- _What you should do_
Can you edit the forum thread's passage that starts at the words "I know how you feel with" and stops after "have this time!", changing "mummy's boy" to "mama's boy"?

I know how you feel with the last bit about everyone around you having a girl and being jealous of that! 

I have a son and he is a total mummy's boy, so loving and sweet and it's looking at him that I don't mind so much which sex I have this time!


----------



## Jeninpa

I remember wanting a girl so badly my 1st pregnancy, to the point I wouldn't even fuss over or hold a baby boy. I only had 1 ultrasound with him & they couldn't tell if he was a boy or a girl so on 12-28-94 I found out, & it was a boy (Bryce Wesley)! I not only didn't even consider for a second once he was born that I'd rather he was a girl but he has also been the most perfect child anyone could ever hope for! He is amazingly sweet, handsome, extremely talented & intelligent <3 I have never had to yell it him a day in his life! lol He is now 17 & so responsible. I just adore him & would take all boys if only they were like him. So just to give you some hope! lol Also My pregnancy with my other 4 children went so smoothly with no morning sickness (boy, girl, girl, boy) but this pregnancy is kicking my butt!! I am sooo sick! So maybe every pregnancy is different & you won't be sick the next time! Good Luck!


----------



## Ecologirl

I can totally relate to what you first posted. I've just had my scan this morning and started crying as soon as I saw it was a boy and sonographer confirmed it. Only thing is this was my last chance. I find being pregnant extremely difficult because I have Pelvic Congestion Syndrome. So that's why it's so final. It took a lot for me to even want to try again after the last pregnancy. I don't know, all I can say that is I hope it gets better for us. I know how you feel about being jealous. I just feel heart-broken, feel like I've lost something because I had her pictured in my mind so clearly too. I had such beautiful girls names ready to go. I've just posted another thread about my experience today if you want to read, but hope you can stay strong and start feeling more positive each day. I know what you mean about everyone hoping for you. It was the same with me, all my friends, family. Now I'm sure everyone thinks I'm the most pathetic person in the world. Horrible and pathetic. Hope I feel a bit better as the time goes on. Let me know if you find anything to help or if suddenly it just clicks for you and starts to feel right. Sending hugs your way :hugs::hugs:


----------



## Mummy2B21

Hugs x


----------

- _Information_
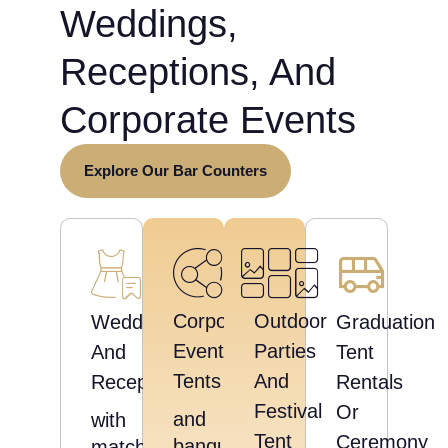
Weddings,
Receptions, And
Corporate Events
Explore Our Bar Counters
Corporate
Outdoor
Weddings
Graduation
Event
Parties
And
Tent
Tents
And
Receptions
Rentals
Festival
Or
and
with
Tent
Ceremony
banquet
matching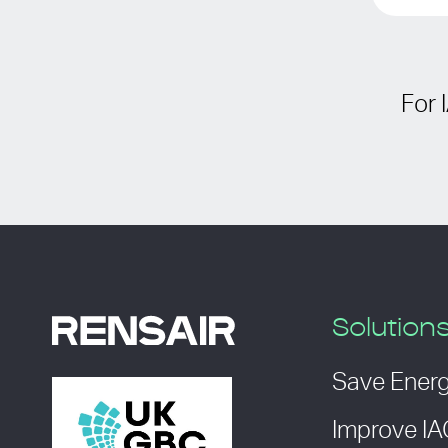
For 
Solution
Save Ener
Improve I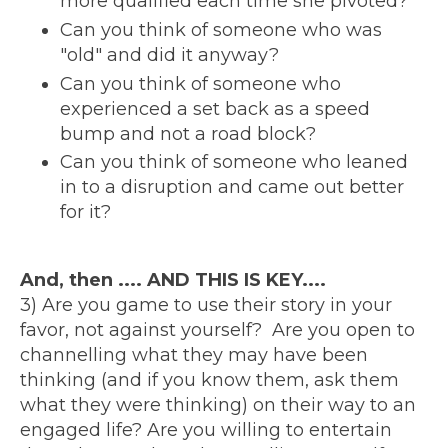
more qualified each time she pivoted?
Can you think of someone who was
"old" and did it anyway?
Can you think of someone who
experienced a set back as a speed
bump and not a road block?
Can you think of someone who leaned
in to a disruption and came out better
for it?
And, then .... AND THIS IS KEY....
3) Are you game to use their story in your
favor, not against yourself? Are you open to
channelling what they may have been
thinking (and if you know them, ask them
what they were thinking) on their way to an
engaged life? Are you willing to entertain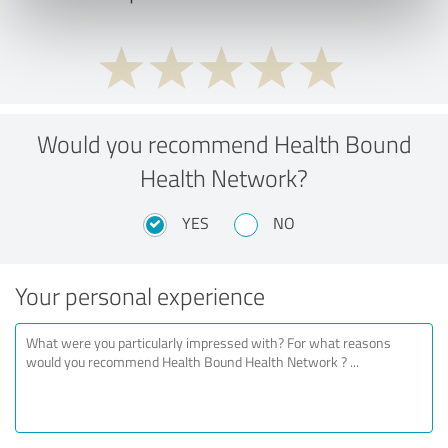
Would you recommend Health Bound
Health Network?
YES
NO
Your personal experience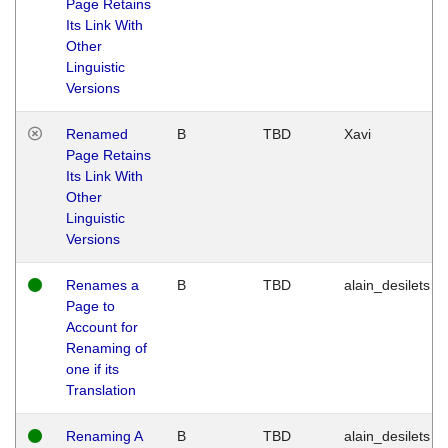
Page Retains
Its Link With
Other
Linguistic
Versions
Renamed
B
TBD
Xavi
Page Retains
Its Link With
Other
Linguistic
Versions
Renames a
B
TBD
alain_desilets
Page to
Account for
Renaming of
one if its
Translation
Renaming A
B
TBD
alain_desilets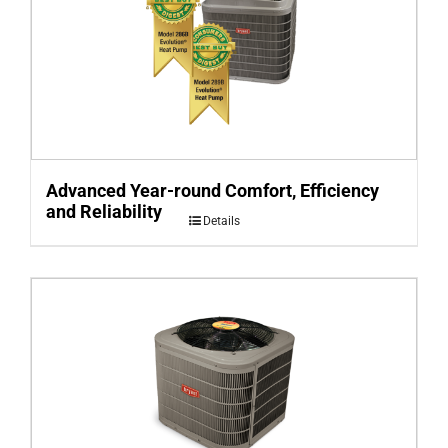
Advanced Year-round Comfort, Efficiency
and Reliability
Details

==

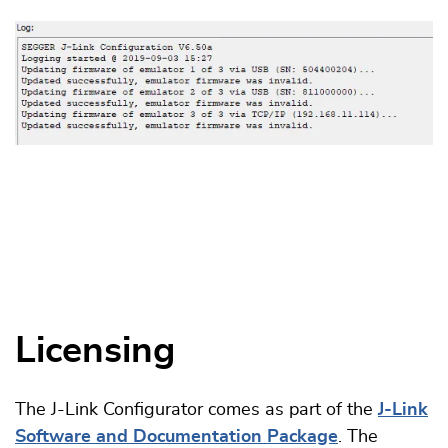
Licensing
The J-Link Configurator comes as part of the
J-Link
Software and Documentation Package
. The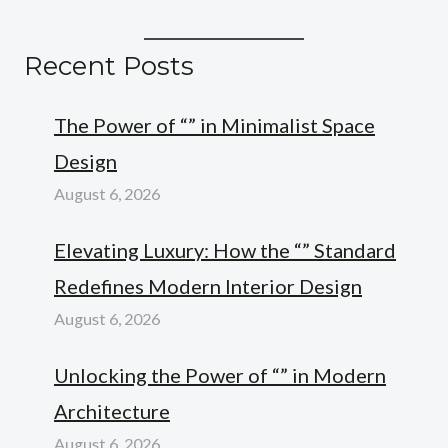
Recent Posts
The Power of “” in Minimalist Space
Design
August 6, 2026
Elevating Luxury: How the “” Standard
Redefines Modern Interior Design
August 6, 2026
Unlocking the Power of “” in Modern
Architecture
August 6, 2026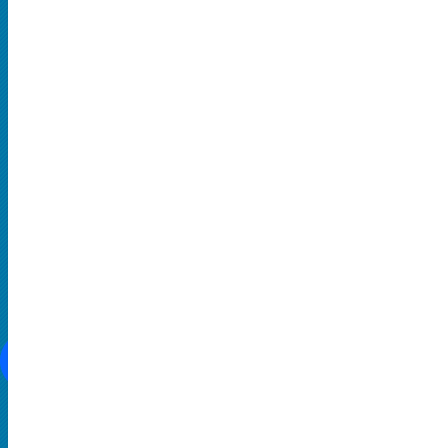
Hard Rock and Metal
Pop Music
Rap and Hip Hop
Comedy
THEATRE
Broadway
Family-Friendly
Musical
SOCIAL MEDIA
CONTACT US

--

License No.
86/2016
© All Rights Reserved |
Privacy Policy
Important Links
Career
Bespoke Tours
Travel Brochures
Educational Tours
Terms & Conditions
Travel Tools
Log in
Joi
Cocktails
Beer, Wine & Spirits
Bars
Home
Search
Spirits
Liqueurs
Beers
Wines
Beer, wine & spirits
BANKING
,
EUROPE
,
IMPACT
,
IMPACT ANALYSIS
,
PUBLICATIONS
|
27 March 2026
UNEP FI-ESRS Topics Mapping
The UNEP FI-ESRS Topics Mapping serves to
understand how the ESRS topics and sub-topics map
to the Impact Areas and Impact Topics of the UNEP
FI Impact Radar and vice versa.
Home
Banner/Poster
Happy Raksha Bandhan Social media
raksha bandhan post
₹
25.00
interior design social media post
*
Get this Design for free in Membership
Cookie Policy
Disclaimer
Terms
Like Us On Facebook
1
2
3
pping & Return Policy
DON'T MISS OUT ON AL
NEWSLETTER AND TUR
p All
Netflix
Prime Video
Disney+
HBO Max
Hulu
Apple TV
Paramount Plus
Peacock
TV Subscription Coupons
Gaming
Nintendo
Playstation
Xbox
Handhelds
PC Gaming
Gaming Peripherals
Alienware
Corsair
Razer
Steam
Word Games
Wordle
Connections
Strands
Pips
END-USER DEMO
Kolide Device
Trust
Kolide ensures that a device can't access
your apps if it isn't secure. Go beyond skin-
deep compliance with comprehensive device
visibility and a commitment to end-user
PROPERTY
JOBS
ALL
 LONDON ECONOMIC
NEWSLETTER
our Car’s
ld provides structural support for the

- _Task output_
I know how you feel with the last bit about everyone around you having a girl and being jealous of that! 

I have a son and he is a total mama's boy, so loving and sweet and it's looking at him that I don't mind so much which sex I have this time!